Even with that self-handicap it didn't take too long this time. Most of the longueurs came from failing to understand what I was meant to be doing or just not being able to see the markers because of the incredible visual clutter.

Are you sure that's his heart?

The whole thing reminded me immensely of the final battle with Mordremoth, a similar anti-climax in which the player gets to fight some representation of the Dragon's psyche in an instance, while several armies of NPCs fight the actual dragon offscreen. That felt cheap as the climax to Heart of Thorns but HoT also had the magnificent Dragon's Stand meta-event as the real payoff. Dragonfall also has a meta where you get to fight Kralk, but seeing as he's buried in the ground with just one claw sticking out I'm not sure how dramatic that's likely to be.

Structurally, the finale hits another of GW2's major narrative problems: it's hard to a) respond emotionally and b) follow the nuances when NPCs are spouting passionate dialog while you're concentrating on staying out of a million red circles and keeping yourself alive. Aurene and Kralk had a lot of dialog, some of which seemed to revolve around their familial relationship, but most of it passed me by because I was hammering my special action key and dodge-rolling.

Star light, star bright, first star I see tonight. Oh, wait, that's Aurene.

Eventually it stopped. Kralk begged me to plunge my special spear into his heart and I obliged. The reward, apart from peace across Tyria, was a really strong ninety-second montage featuring all the major players looking suitably awe-struck and/or ecstatic and Aurene doing a victory fly-past before ascending into the heavens on a trail of stars.

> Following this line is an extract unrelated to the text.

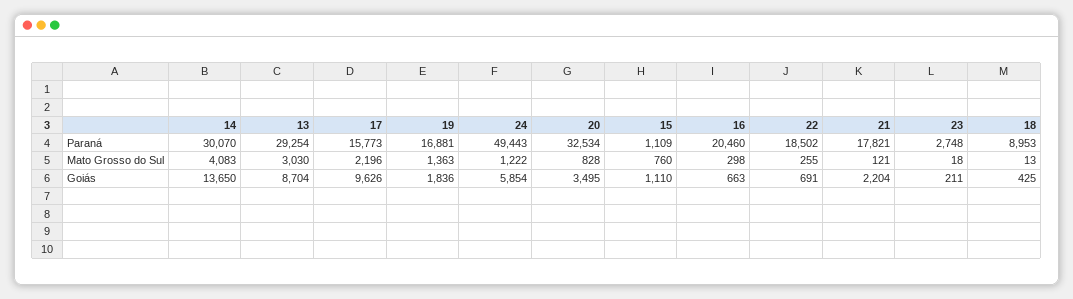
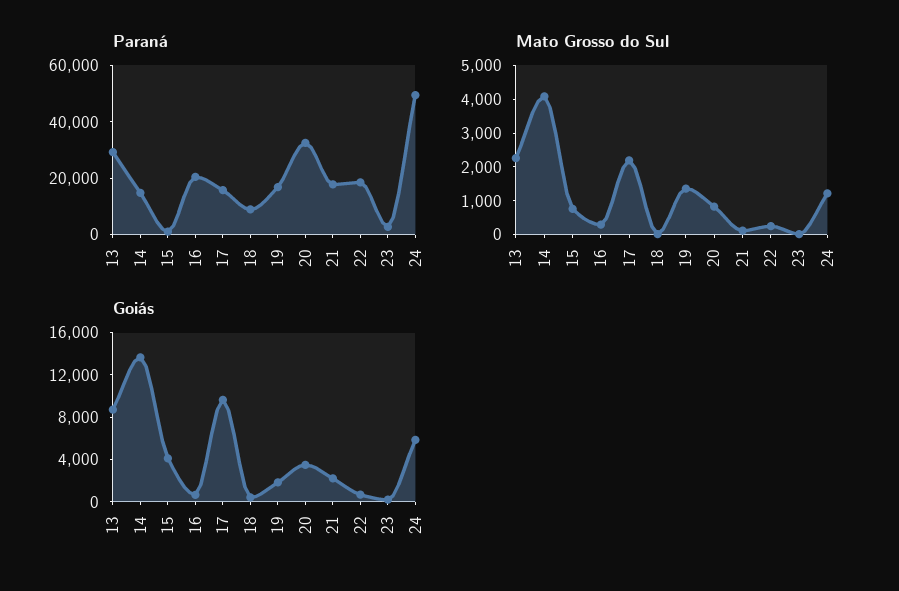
Paraná, 14: 30070 -> 15000
Mato Grosso do Sul, 13: 3030 -> 2250
Goiás, 15: 1110 -> 4000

I took a lot of screenshots and they all look amazing. Someone put the whole thing on YouTube and here it is. The good part begins at 1.20.

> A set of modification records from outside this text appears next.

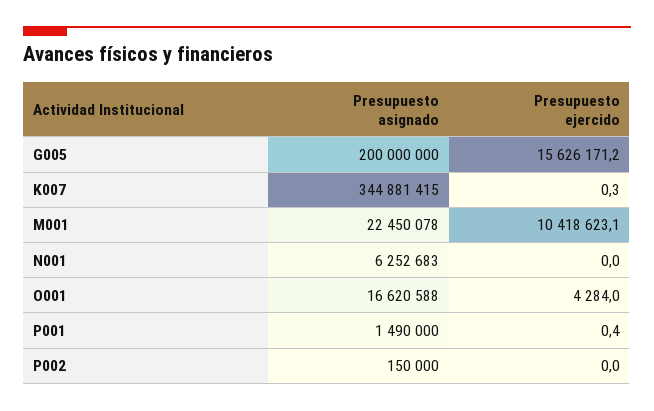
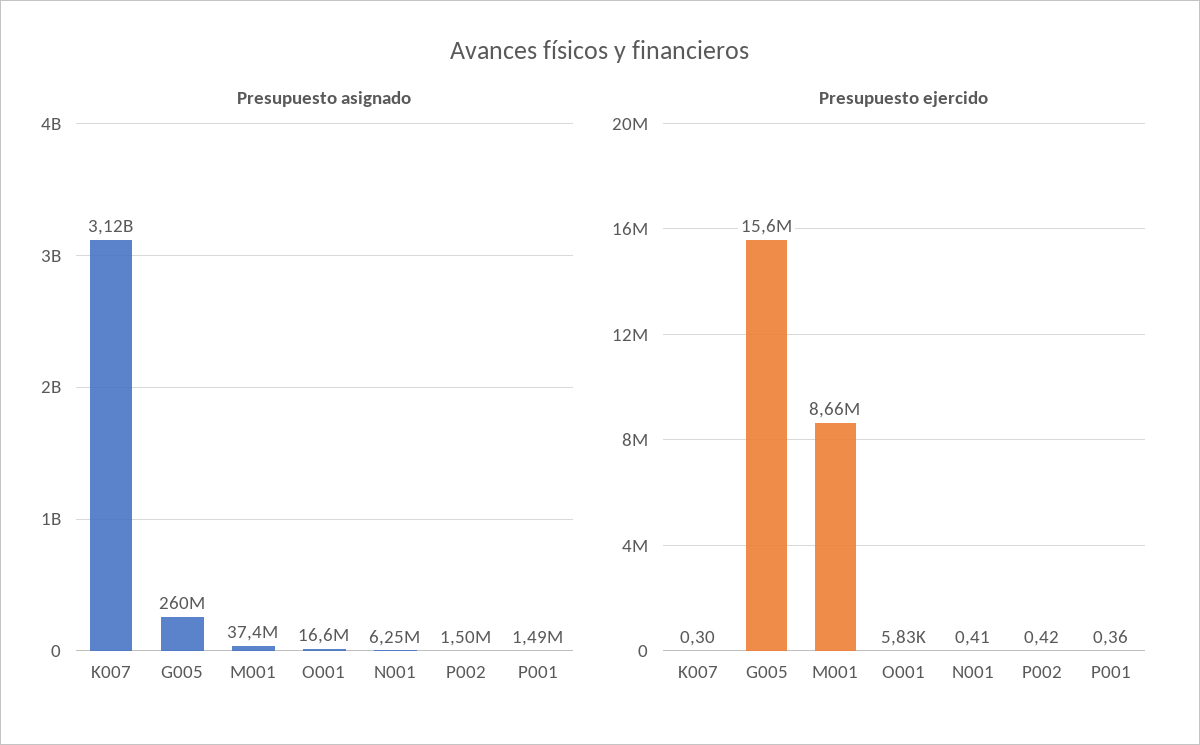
Presupuesto asignado, G005: 200000000 -> 260000000
Presupuesto asignado, K007: 344881415 -> 3120000000
Presupuesto asignado, M001: 22450078 -> 37400000
Presupuesto ejercido, M001: 10418623.1 -> 8660000
Presupuesto ejercido, N001: 0 -> 0.41
Presupuesto ejercido, O001: 4284 -> 5830
Presupuesto asignado, P002: 150000 -> 1500000
Presupuesto ejercido, P002: 0 -> 0.42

After which all that was left was to catch up with everyone. I wandered around the prow of the Corsair's Airship as it flew us back to Lion's Arch (where, for some unexplained reason, the chapter both begins and ends), chatting to Braham (drunk and loud), Logan and Rytlock (prepping for their bromantic adventures to come), Caithe (suitably pensive) and Taimi (hyper, in denial).

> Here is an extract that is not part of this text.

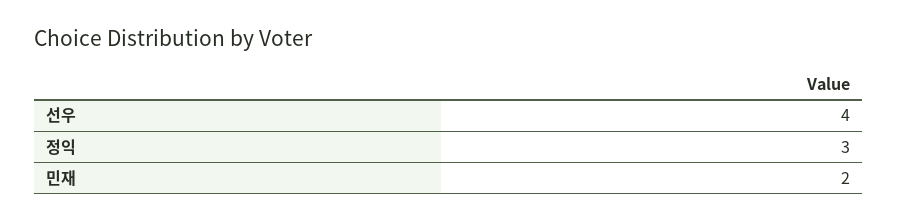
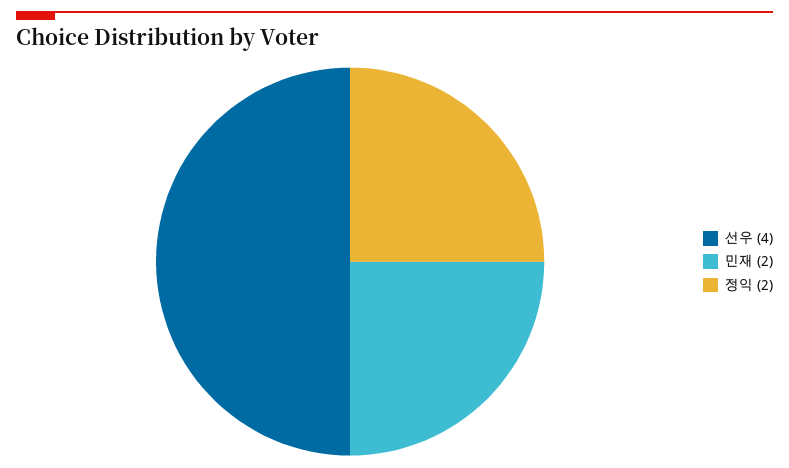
정익: 3 -> 2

As to what happens next, I have absolutely no idea. Aurene appears to be either the start of a new era for Dragonkind or the first of a new race of Gods. She is immortal, she cannot be killed or destroyed and she has successfully integrated the powers that drove Kralkatorrik insane and tormented him seek his own execution at her hands. Er, claws. Follow that, as they say.

Hail to the new boss.

Meanwhile, I'm left wondering what happened to Marjory, Kasimir, Cannach and Zojjah, just to name a few of the extended cast now missing in (in)action. Dragon's Watch, the Guild we're all supposed to be part of, did get a couple of mentions so maybe some or all of them will make it back for Season Five.

I hope so, because, as with Scarlet, I'm only begining to appreciate them now they're not around. We used to complain about the soap opera plots but in some ways there was more to hold onto there than in these epic adventures of gods and monsters.

The hardest thing to imagine after Aurene's ascension is what Tyria needs any of the rest of us for. I suppose they'll come up with something for Season Five. Can't say I'm holding my breath to find out what.